Development Assistance changes with development

In Latin America and Asia, there has been great development of universities and of government research laboratories over the decades. Moreover, private universities and corporate R&D labs have in some cases grown to rival or to supplant public institutions in some developing nations. In the 1950's and 60's, there was indeed a need for bricks and mortar – building the physical infrastructure. Not surprisingly, for those countries that developed, the needs for assistance have changed. Now a lot of the help comes in the form of higher education for their citizens who will (often) return to their countries to work in the knowledge industries, and international higher-education has grown enormously. Development agencies in these cases have changed support mechanisms due to changing needs, not changing ideologies.

On the other hand, many countries have not experienced development, and it has become apparent that efforts using traditional techniques to build knowledge institutions in such countries are often futile. So too, development agencies have sought new alternatives for institutional development in the poorest countries.

Thus, the shift in programs and paradigms is in some cases responsive to a shift in the situation, and in the priority needs that the donors seek to address.

ICT

A major change has occurred in knowledge related donor assistance since 1990 due to the improvements in information and communications technologies, and the massive expansion of the information infrastructure, even in poor nations. The United Nations Computer Center, first conceptualized as a computer serving the poor nations of the world, was transformed into the International Bureau for Informatics, which eventually died. I think these were very early responses to a situation not yet ripe.
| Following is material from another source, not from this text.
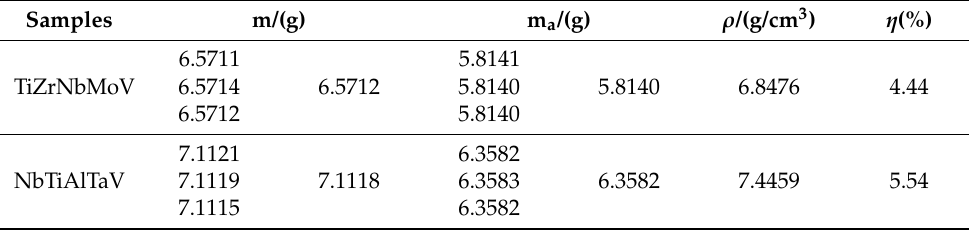
Table 2. Chemical composition of different points in TiZrNbMoV and NbTiAlTaV alloys.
Le Centre Mondial Informatique et Ressource Humaine, created in Paris about 1980, contemporaneous with the advent of the IBM PC, was relatively short lived, as the infrastructure and technology still would not yet support its ambitious objectives. The U.S. Agency for International Development spokesperson testified before Congress at the time that the government did not believe that ICT sectoral programs were appropriate, and that all that needed to be done was to introduce PC’s appropriately into client government agencies in the agricultural, health, and other sectoral programs. At the time he may have had some justification for that position.
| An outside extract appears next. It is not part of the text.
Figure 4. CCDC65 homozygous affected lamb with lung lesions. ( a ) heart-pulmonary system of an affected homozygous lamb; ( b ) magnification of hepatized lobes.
A few people in donor agencies thought differently, and indeed the National Academy of Sciences published a series of books on microcomputers for development during the 1980's and early 1990's. In the early 1990’s, the advent of the Internet could be seen as a benchmark for the changing attitudes. When I organized a meeting in USAID in 1991 on networking and its development potential, it generated great interest, and about that USAID made its first Internet grant, supporting what eventually became an Internet backbone for Central America.

But the Leland Initiative, infoDev, and other initiatives in the late 1990’s and after indicated that the ICT sector had finally arrived in donor consciousness.

Foundations

I have great respect for the work that the Rockefeller, Ford and Carnegie Foundations have done in building knowledge systems over the decades. It is too bad that King and McGrath did not include the foundations in their report. The foundations have, I think, often pioneered research and development programming in international development. Carnegie has been in the forefront of efforts to support policy research in technology and health. The Freidrich Ebert Siftung (Foundation) in Germany, perhaps in keeping with its roots in a political party, has shown great leadership in building media capacity in developing nations.